Matt pushed her into the closet and slammed the door, making more hangers clink and clamor around them. Her ex hovered over her, his hand extended as though he wanted to help her up. “I didn’t mean to do that, Lex.”
She scooted back until she hit the wall, watching him twist the lock on the door. “Are you insane?”
“Open up!” Parker slammed a fist on the door. “Swear to Christ, Matt, if I come in, you’re not walking out.”
Matt swayed
on his feet. “You’re all the time causin’ me to do shit that I wouldn’t do unless you push me, peaches.”
“You broke into Mere’s!”
“I used the key.” He shrugged, drunk and disinterested. “We needed to talk. It’s time for you to come home.”
“I don’t want to be with you! I’ve never wanted to be with you. This”—she bounced her finger between them—“isn’t how you have a relationship. You need help, Matt. For a lot of things.”
“Oh, fuck you, goddamn overreacting bitch.”
She threw out her arms. “You have me trapped in my sister’s closet.”
“Back up, Lex,” Parker shouted through the door. “You good?”
Well, not if he was going to shoot through the damn thing. “Yeah!”
Matt’s face contorted. “Don’t talk to him—”
The door exploded as Parker plowed through, knocking Matt over. Parker drilled his fists into Matt, then Parker grabbed Lexi and pushed her out of the closet.
Matt staggered up. “Dick.”
Parker pinned her with a look. “Girls. Hall. Now.” Then he pivoted.
“Let’s go, Lex.”
As Meredith dragged her out the door, Lexi turned, taking a last glance back. Parker had the barrel of a gun under her ex’s chin. Oh shit.
***
“If it isn’t Prince Charming,” Matt stupidly said with the bad-news end of a Glock shoved under his jaw. “Who’d you come here for: Lex or Mere? Moved from one sister to the next? Classy, bro. Class-ss-y.”
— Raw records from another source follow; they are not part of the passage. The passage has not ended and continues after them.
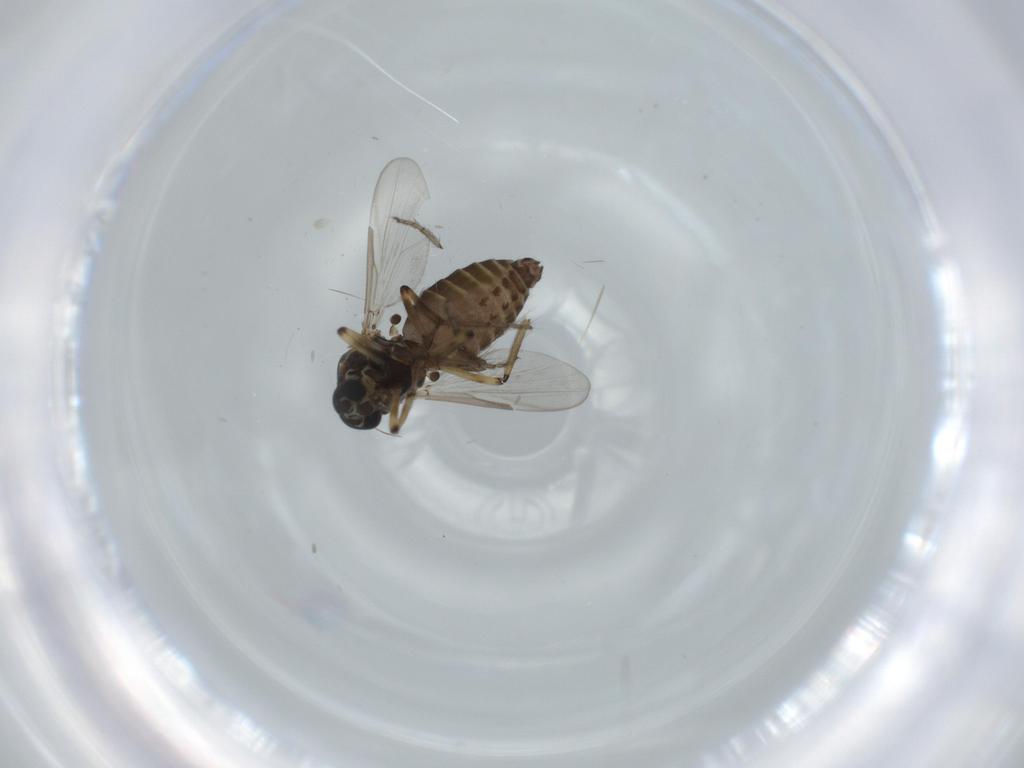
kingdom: Animalia
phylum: Arthropoda
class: Insecta
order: Diptera
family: Ceratopogonidae
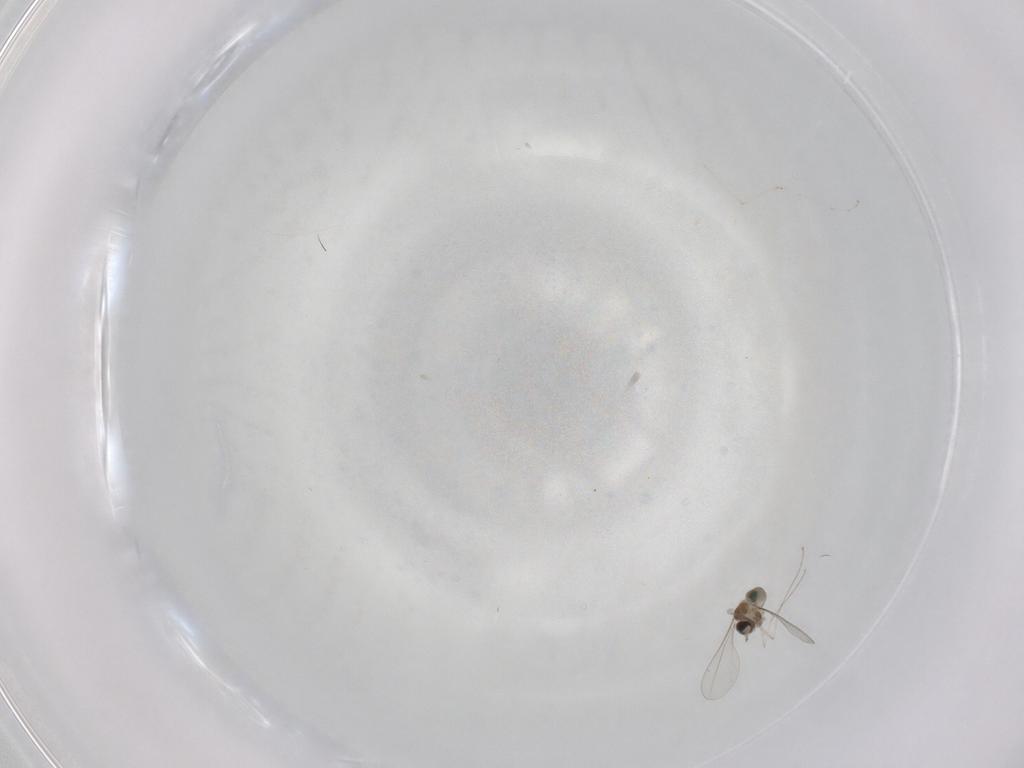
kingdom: Animalia
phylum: Arthropoda
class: Insecta
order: Diptera
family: Cecidomyiidae
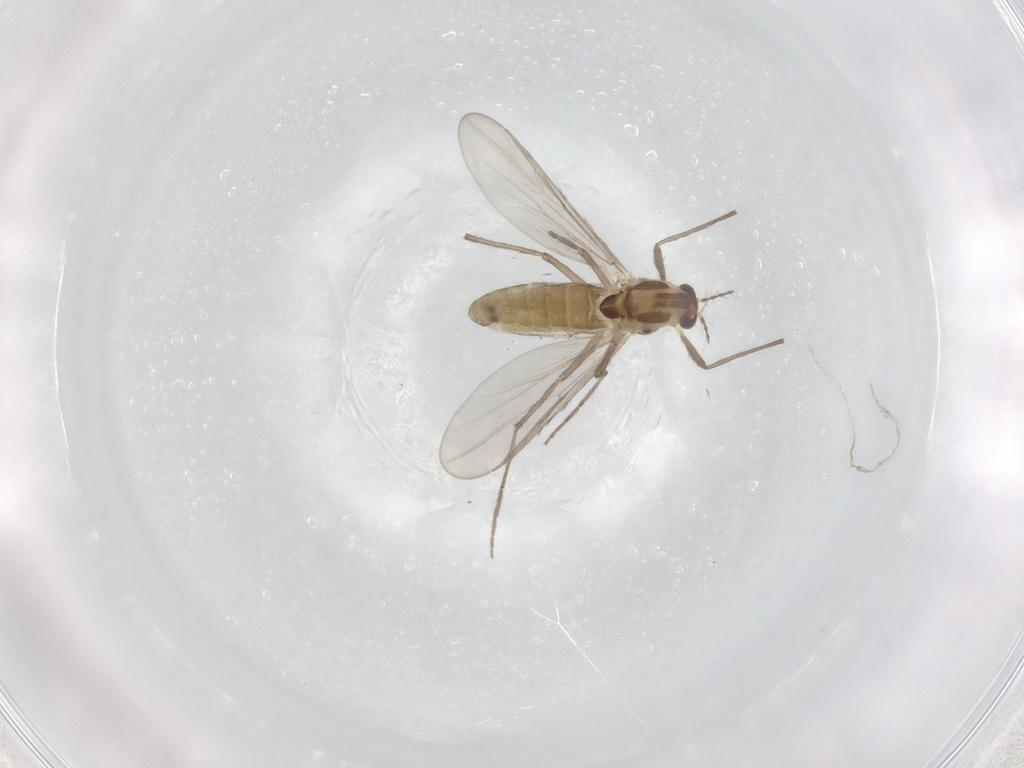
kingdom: Animalia
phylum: Arthropoda
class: Insecta
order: Diptera
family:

“Dude, you are so far gone, you’re not worth the damn bullet.”
“Aw, fuck you,” Matt slurred, blood running out of his nose and the corner of his mouth.
Parker pulled back from the kill shot but didn’t relax enough to take his aim off Matt. “We’re going to come to an understanding before the cops get here. This is your one chance to fix your life before you ruin it any more than you’ve done.”
“Nah.” Matt threw his shoulders back and stumbled into hanging clothes. “Mere’s gonna tell Lexi it’s time to come home. She’s done with you, cocksucker.”